Try it:
Reproduce the listing exactly and skip over any pictures.

Data to use:
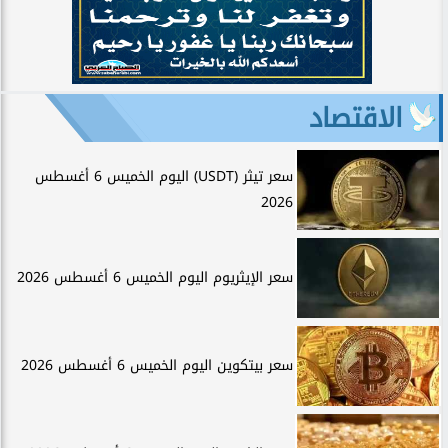
الاقتصاد
سعر تيثر (USDT) اليوم الخميس 6 أغسطس
2026
سعر الإيثريوم اليوم الخميس 6 أغسطس 2026
سعر بيتكوين اليوم الخميس 6 أغسطس 2026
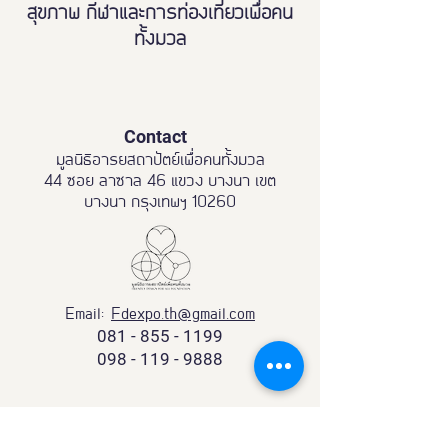
สุขภาพ กีฬาและการท่องเที่ยวเพื่อคน
ทั้งมวล
Contact
มูลนิธิอารยสถาปัตย์เพื่อคนทั้งมวล
44 ซอย ลาซาล 46 แขวง บางนา เขต
บางนา กรุงเทพฯ 10260
Email:
Fdexpo.th@gmail.com
081 - 855 - 1199
098 - 119 - 9888
Partnership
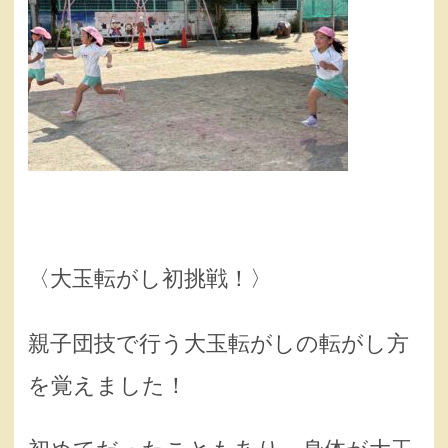
〈大玉転がし初挑戦！〉
親子団技で行う大玉転がしの転がし方
を覚えました！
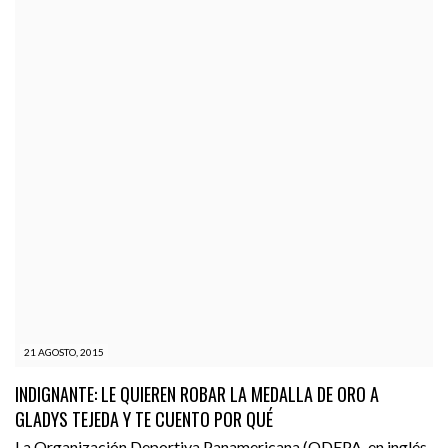
21 AGOSTO, 2015
INDIGNANTE: LE QUIEREN ROBAR LA MEDALLA DE ORO A
GLADYS TEJEDA Y TE CUENTO POR QUÉ
La Organización Deportiva Panamericana (ODEPA, en inglés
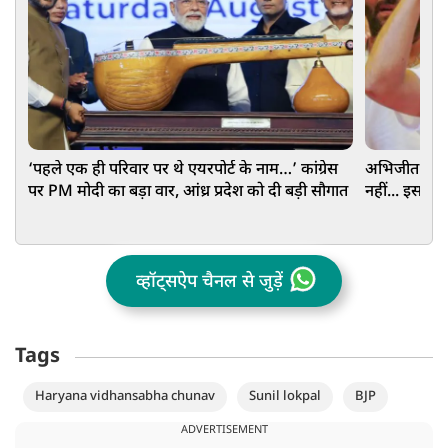
‘पहले एक ही परिवार पर थे एयरपोर्ट के नाम…’ कांग्रेस
अभिजीत दिपके
पर PM मोदी का बड़ा वार, आंध्र प्रदेश को दी बड़ी सौगात
नहीं... इस पद
व्हॉट्सऐप चैनल से जुड़ें
Tags
Haryana vidhansabha chunav
Sunil lokpal
BJP
ADVERTISEMENT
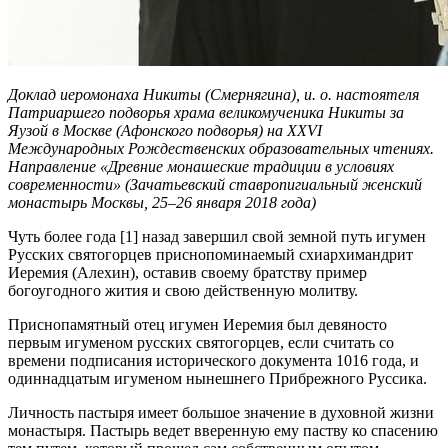
Доклад иеромонаха Никиты (Смернягина), и. о. настоятеля
Патриаршего подворья храма великомученика Никиты за
Яузой в Москве (Афонского подворья) на ХХVI
Международных Рождественских образовательных чтениях.
Направление «Древние монашеские традиции в условиях
современности» (Зачатьевский ставропигиальный женский
монастырь Москвы, 25–26 января 2018 года)
Чуть более года [1] назад завершил свой земной путь игумен
Русских святогорцев приснопоминаемый схиархимандрит
Иеремия (Алехин), оставив своему братству пример
богоугодного жития и свою действенную молитву.
Приснопамятный отец игумен Иеремия был девяносто
первым игуменом русских святогорцев, если считать со
времени подписания исторического документа 1016 года, и
одиннадцатым игуменом нынешнего Прибрежного Руссика.
Личность пастыря имеет большое значение в духовной жизни
монастыря. Пастырь ведет вверенную ему паству ко спасению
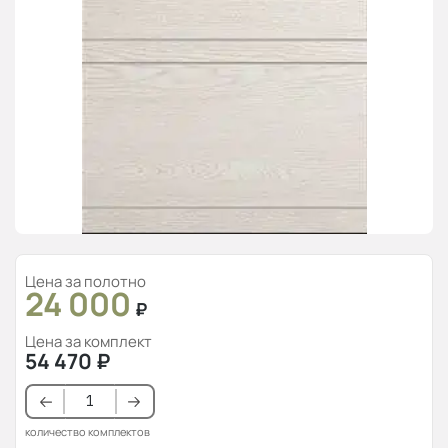
Цена за полотно
24 000
₽
Цена за комплект
54 470
₽
количество комплектов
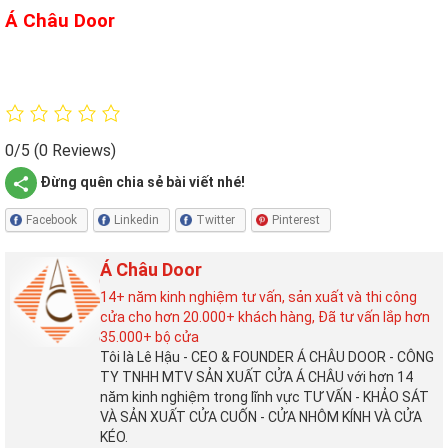
Á Châu Door
0/5
(0 Reviews)
Đừng quên chia sẻ bài viết nhé!
Facebook
Linkedin
Twitter
Pinterest
Á Châu Door
14+ năm kinh nghiệm tư vấn, sản xuất và thi công
cửa cho hơn 20.000+ khách hàng, Đã tư vấn lắp hơn
35.000+ bộ cửa
Tôi là Lê Hậu - CEO & FOUNDER Á CHÂU DOOR - CÔNG
TY TNHH MTV SẢN XUẤT CỬA Á CHÂU với hơn 14
năm kinh nghiệm trong lĩnh vực TƯ VẤN - KHẢO SÁT
VÀ SẢN XUẤT CỬA CUỐN - CỬA NHÔM KÍNH VÀ CỬA
KÉO.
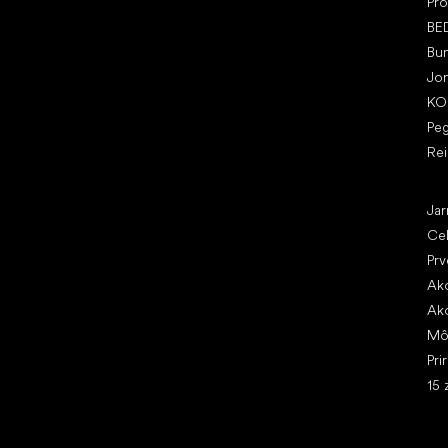
Pro
BE
Bu
Jo
KO
Pe
Re
Čl
Jar
Ce
Prv
Ako
Ako
Mô
Pri
15 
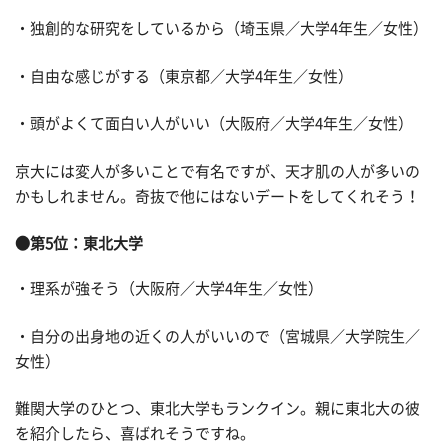
・独創的な研究をしているから（埼玉県／大学4年生／女性）
・自由な感じがする（東京都／大学4年生／女性）
・頭がよくて面白い人がいい（大阪府／大学4年生／女性）
京大には変人が多いことで有名ですが、天才肌の人が多いの
かもしれません。奇抜で他にはないデートをしてくれそう！
●第5位：東北大学
・理系が強そう（大阪府／大学4年生／女性）
・自分の出身地の近くの人がいいので（宮城県／大学院生／
女性）
難関大学のひとつ、東北大学もランクイン。親に東北大の彼
を紹介したら、喜ばれそうですね。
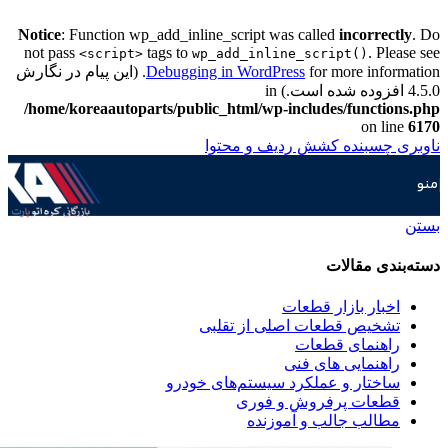
Notice
: Function wp_add_inline_script was called
incorrectly
. Do
not pass
tags to
. Please see
<script>
wp_add_inline_script()
Debugging in WordPress
for more information. (این پیام در نگارش
4.5.0 افزوده شده است.) in
/home/koreaautoparts/public_html/wp-includes/functions.php
on line
6170
ناوبری چسبنده
کشش ردیف و محتوا
منو
بستن
دسته‌بندی مقالات
اخبار بازار قطعات
تشخیص قطعات اصلی از تقلبی
راهنمای قطعات
راهنمایی های فنی
ساختار و عملکرد سیستم‌های خودرو
قطعات پرفروش و فوری
مطالب جالب و آموزنده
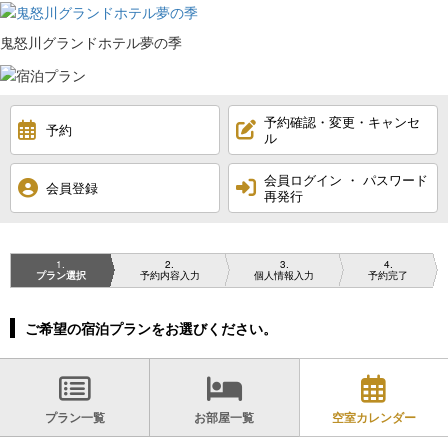
鬼怒川グランドホテル夢の季
予約確認・変更・キャンセ
予約
ル
会員ログイン ・ パスワード
会員登録
再発行
1
2
3
4
プラン選択
予約内容入力
個人情報入力
予約完了
ご希望の宿泊プランをお選びください。
プラン一覧
お部屋一覧
空室カレンダー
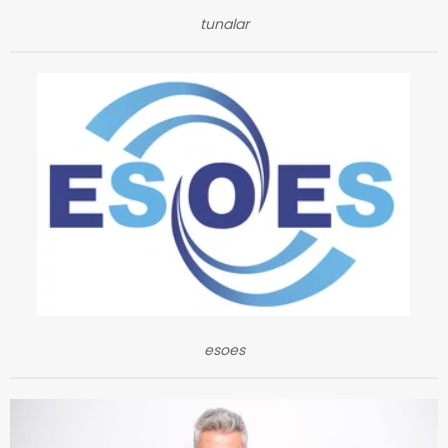
tunalar
esoes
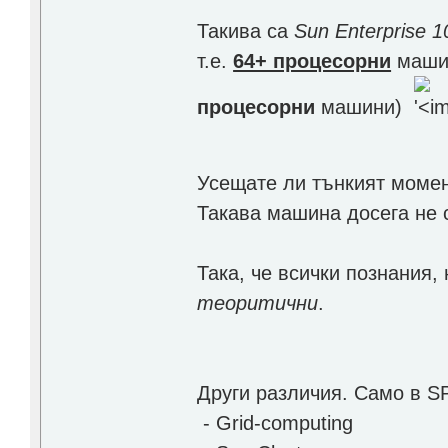
Такива са
Sun Enterprise 1
т.е.
64+ процесорни
маши
процесорни
машини)
Усещате ли тънкият моме
Такава машина досега не 
Така, че всички познания,
теоритични
.
Други различия. Само в S
- Grid-computing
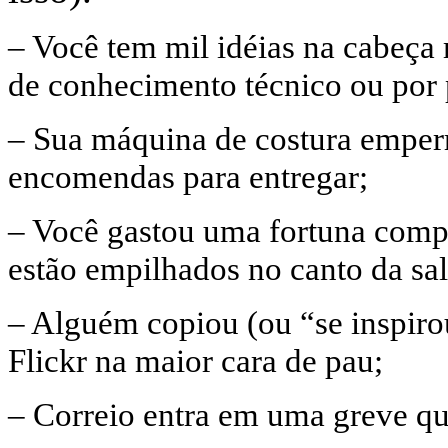
– Você tem mil idéias na cabeça 
de conhecimento técnico ou por 
– Sua máquina de costura emper
encomendas para entregar;
– Você gastou uma fortuna comp
estão empilhados no canto da sa
– Alguém copiou (ou “se inspiro
Flickr na maior cara de pau;
– Correio entra em uma greve qu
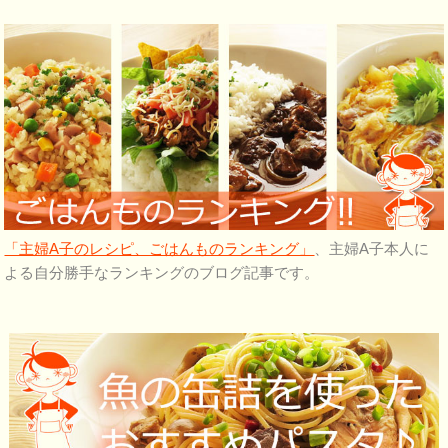
「主婦A子のレシピ、ごはんものランキング」
、主婦A子本人に
よる自分勝手なランキングのブログ記事です。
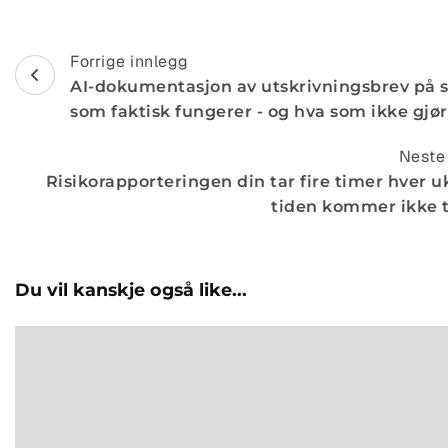
Navigasjon
Forrige innlegg
AI-dokumentasjon av utskrivningsbrev på 
etter
som faktisk fungerer - og hva som ikke gjør
innlegg
Neste
Risikorapporteringen din tar fire timer hver u
tiden kommer ikke t
Du vil kanskje også like...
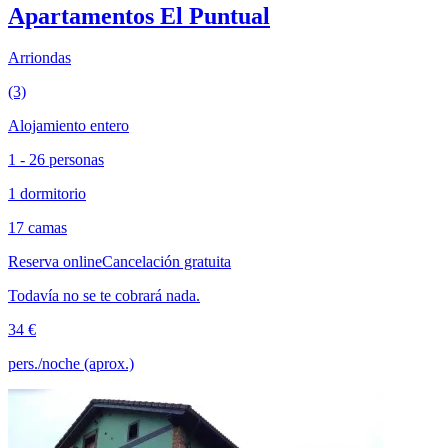
Apartamentos El Puntual
Arriondas
(3)
Alojamiento entero
1 - 26 personas
1 dormitorio
17 camas
Reserva online
Cancelación gratuita
Todavía no se te cobrará nada.
34 €
pers./noche (aprox.)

Exercise response:
الاقتصاد
سعر تيثر (USDT) اليوم الخميس 6 أغسطس
2026
سعر الإيثريوم اليوم الخميس 6 أغسطس 2026
سعر بيتكوين اليوم الخميس 6 أغسطس 2026
สุขภาพ กีฬาและการท่องเที่ยวเพื่อคน
ทั้งมวล
Contact
มูลนิธิอารยสถาปัตย์เพื่อคนทั้งมวล
44 ซอย ลาซาล 46 แขวง บางนา เขต
บางนา กรุงเทพฯ 10260
Email:
Fdexpo.th@gmail.com
081 - 855 - 1199
098 - 119 - 9888
Partnership
〈大玉転がし初挑戦！〉
親子団技で行う大玉転がしの転がし方
を覚えました！
21 AGOSTO, 2015
INDIGNANTE: LE QUIEREN ROBAR LA MEDALLA DE ORO A
GLADYS TEJEDA Y TE CUENTO POR QUÉ
La Organización Deportiva Panamericana (ODEPA, en inglés
‘पहले एक ही परिवार पर थे एयरपोर्ट के नाम…’ कांग्रेस
अभिजीत दिपके
पर PM मोदी का बड़ा वार, आंध्र प्रदेश को दी बड़ी सौगात
नहीं... इस पद
व्हॉट्सऐप चैनल से जुड़ें
Tags
Haryana vidhansabha chunav
Sunil lokpal
BJP
ADVERTISEMENT
Доклад иеромонаха Никиты (Смернягина), и. о. настоятеля
Патриаршего подворья храма великомученика Никиты за
Яузой в Москве (Афонского подворья) на ХХVI
Международных Рождественских образовательных чтениях.
Направление «Древние монашеские традиции в условиях
современности» (Зачатьевский ставропигиальный женский
монастырь Москвы, 25–26 января 2018 года)
Чуть более года [1] назад завершил свой земной путь игумен
Русских святогорцев приснопоминаемый схиархимандрит
Иеремия (Алехин), оставив своему братству пример
богоугодного жития и свою действенную молитву.
Приснопамятный отец игумен Иеремия был девяносто
первым игуменом русских святогорцев, если считать со
времени подписания исторического документа 1016 года, и
одиннадцатым игуменом нынешнего Прибрежного Руссика.
Личность пастыря имеет большое значение в духовной жизни
монастыря. Пастырь ведет вверенную ему паству ко спасению
Цена за полотно
24 000
₽
Цена за комплект
54 470
₽
количество комплектов
Á Châu Door
0/5
(0 Reviews)
Đừng quên chia sẻ bài viết nhé!
Facebook
Linkedin
Twitter
Pinterest
Á Châu Door
14+ năm kinh nghiệm tư vấn, sản xuất và thi công
cửa cho hơn 20.000+ khách hàng, Đã tư vấn lắp hơn
35.000+ bộ cửa
Tôi là Lê Hậu - CEO & FOUNDER Á CHÂU DOOR - CÔNG
TY TNHH MTV SẢN XUẤT CỬA Á CHÂU với hơn 14
năm kinh nghiệm trong lĩnh vực TƯ VẤN - KHẢO SÁT
VÀ SẢN XUẤT CỬA CUỐN - CỬA NHÔM KÍNH VÀ CỬA
KÉO.
Pro
BE
Bu
Jo
KO
Pe
Re
Čl
Jar
Ce
Prv
Ako
Ako
Mô
Pri
15 
・独創的な研究をしているから（埼玉県／大学4年生／女性）
・自由な感じがする（東京都／大学4年生／女性）
・頭がよくて面白い人がいい（大阪府／大学4年生／女性）
京大には変人が多いことで有名ですが、天才肌の人が多いの
かもしれません。奇抜で他にはないデートをしてくれそう！
●第5位：東北大学
・理系が強そう（大阪府／大学4年生／女性）
・自分の出身地の近くの人がいいので（宮城県／大学院生／
女性）
難関大学のひとつ、東北大学もランクイン。親に東北大の彼
を紹介したら、喜ばれそうですね。
Notice
: Function wp_add_inline_script was called
incorrectly
. Do
not pass
tags to
. Please see
<script>
wp_add_inline_script()
Debugging in WordPress
for more information. (این پیام در نگارش
4.5.0 افزوده شده است.) in
/home/koreaautoparts/public_html/wp-includes/functions.php
on line
6170
ناوبری چسبنده
کشش ردیف و محتوا
منو
بستن
دسته‌بندی مقالات
اخبار بازار قطعات
تشخیص قطعات اصلی از تقلبی
راهنمای قطعات
راهنمایی های فنی
ساختار و عملکرد سیستم‌های خودرو
قطعات پرفروش و فوری
مطالب جالب و آموزنده
鬼怒川グランドホテル夢の季
予約確認・変更・キャンセ
予約
ル
会員ログイン ・ パスワード
会員登録
再発行
1
2
3
4
プラン選択
予約内容入力
個人情報入力
予約完了
ご希望の宿泊プランをお選びください。
プラン一覧
お部屋一覧
空室カレンダー
tunalar
esoes
Такива са
Sun Enterprise 1
т.е.
64+ процесорни
маши
процесорни
машини)
Усещате ли тънкият моме
Такава машина досега не 
Така, че всички познания,
теоритични
.
Други различия. Само в S
- Grid-computing
– Você tem mil idéias na cabeça 
de conhecimento técnico ou por 
– Sua máquina de costura emper
encomendas para entregar;
– Você gastou uma fortuna comp
estão empilhados no canto da sa
– Alguém copiou (ou “se inspiro
Flickr na maior cara de pau;
– Correio entra em uma greve qu
「主婦A子のレシピ、ごはんものランキング」
、主婦A子本人に
よる自分勝手なランキングのブログ記事です。
Navigasjon
Forrige innlegg
AI-dokumentasjon av utskrivningsbrev på 
etter
som faktisk fungerer - og hva som ikke gjør
innlegg
Neste
Risikorapporteringen din tar fire timer hver u
tiden kommer ikke t
Du vil kanskje også like...
Apartamentos El Puntual
Arriondas
(3)
Alojamiento entero
1 - 26 personas
1 dormitorio
17 camas
Reserva online
Cancelación gratuita
Todavía no se te cobrará nada.
34 €
pers./noche (aprox.)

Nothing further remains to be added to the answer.